At first, the origin of the wall pieces is not obvious. They are colourful tessellated reliefs, sometimes hung as group sometimes hung as individual piece. Looking at the smaller pieces, colourful elements are scattered randomly over the picture surface in other places patterns appear reminding us of flowers. In the large piece the artist creates almost organic looking structures, which run in broad colourful lines over the picture surface. Only if you step up closer to the pieces you realize that these tessellated fragments are tablets. Lab Sweets – sweets from the laboratory. By the way, the same sweets are also part of the curtain through which you entered the exhibition space.
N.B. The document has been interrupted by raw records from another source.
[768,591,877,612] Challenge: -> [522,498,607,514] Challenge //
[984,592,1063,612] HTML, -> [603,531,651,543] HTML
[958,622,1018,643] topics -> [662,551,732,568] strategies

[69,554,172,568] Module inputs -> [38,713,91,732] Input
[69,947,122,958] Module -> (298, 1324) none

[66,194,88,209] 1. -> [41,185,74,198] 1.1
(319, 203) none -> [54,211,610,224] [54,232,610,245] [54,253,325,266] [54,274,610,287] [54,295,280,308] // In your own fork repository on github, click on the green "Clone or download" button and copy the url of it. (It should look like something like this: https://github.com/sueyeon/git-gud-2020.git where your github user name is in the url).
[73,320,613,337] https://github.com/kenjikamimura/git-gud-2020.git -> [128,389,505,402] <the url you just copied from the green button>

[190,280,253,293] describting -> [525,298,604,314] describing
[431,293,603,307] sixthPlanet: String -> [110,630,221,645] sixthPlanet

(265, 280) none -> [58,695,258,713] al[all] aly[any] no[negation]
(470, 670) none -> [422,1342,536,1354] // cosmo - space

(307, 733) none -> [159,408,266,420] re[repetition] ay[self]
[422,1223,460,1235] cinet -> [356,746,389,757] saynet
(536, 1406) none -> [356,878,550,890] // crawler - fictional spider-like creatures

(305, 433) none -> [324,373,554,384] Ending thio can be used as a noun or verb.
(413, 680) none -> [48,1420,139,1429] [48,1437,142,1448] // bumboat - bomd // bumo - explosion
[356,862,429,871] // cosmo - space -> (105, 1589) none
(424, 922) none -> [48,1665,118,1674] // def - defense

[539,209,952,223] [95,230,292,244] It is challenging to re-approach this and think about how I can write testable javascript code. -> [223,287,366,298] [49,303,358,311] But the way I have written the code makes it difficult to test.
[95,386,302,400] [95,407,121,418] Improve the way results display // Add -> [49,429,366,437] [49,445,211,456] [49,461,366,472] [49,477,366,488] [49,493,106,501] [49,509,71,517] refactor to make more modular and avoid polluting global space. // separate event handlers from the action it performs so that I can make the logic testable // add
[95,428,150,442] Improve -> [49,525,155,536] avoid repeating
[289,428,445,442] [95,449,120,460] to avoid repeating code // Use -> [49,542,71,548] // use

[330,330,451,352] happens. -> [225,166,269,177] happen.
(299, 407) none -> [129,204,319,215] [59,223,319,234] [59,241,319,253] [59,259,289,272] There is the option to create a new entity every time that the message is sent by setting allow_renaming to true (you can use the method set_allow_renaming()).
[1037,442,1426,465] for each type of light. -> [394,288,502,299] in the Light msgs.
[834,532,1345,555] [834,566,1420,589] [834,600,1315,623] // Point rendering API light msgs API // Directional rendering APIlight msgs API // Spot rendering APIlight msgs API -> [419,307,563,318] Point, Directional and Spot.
Threads of tablets, glued together with silicone, form the curtain.

The last piece consists out of a recliner, a TV on a typical TV table next to a floor lamp. TV, table, lamp and chair seem to be a little old-fashioned. This combination shows a very typical picture of many living rooms: a retreat from the world outside – getting immersed into an artificial media world. Nevertheless, the TV screen reveals very real images. A video shows Barbara Koch emptying wardrobes and shelves. Mostly it is clothing – neatly stacked before – but now being stuffed sullenly into blue trash bags. Close Distance – is the piece’s name. If you have a look at the artist’s face while she is performing in the video you might realize her uneasiness. Here somebody seizes things, which don’t belong to her, which are strange to her. However, at the same time, you get the feeling that the former owner watches her from behind.
Now you realize that all the pieces in this Waiting Room have a very personal aspect. The chair was the chair of the artist’s father, his retreat from the world, his submersion into an artificial television world. The tablets come from Koch parents’ stocks. The textile floor objects are sewn from her parents’ white underwear.

However, these personal aspects are actually irrelevant. With this Waiting Room, Barbara Koch creates images, which could or should be interesting for everybody. For Barbara Koch her Waiting Rooms are, as she says herself, a possibility to pause for a moment. They are quiet places while at the same time being places of alarm. Places to pause and contemplate. We as spectators can immerse ourselves in the space while being reminded of our own personal experiences.

Koch’s Waiting Room becomes a place of reflection about the human aging process, about the death and loss of people but also about the possibility of prolonging life and the never ending endeavour to fight diseases. All these impressions are supported by the somehow morbid charm of the exhibition space.

In this respect, the exhibition takes on a rather gloomy almost depressive topic, which we all doubtlessly try to suppress or which we refuse to deal with at all. For me, Barbara Koch is able to extract very intensive, impressive pictures from this facet of human live. And the colourful arrangements from tablets as well as the clinically white floor objects are beautiful in a very special way.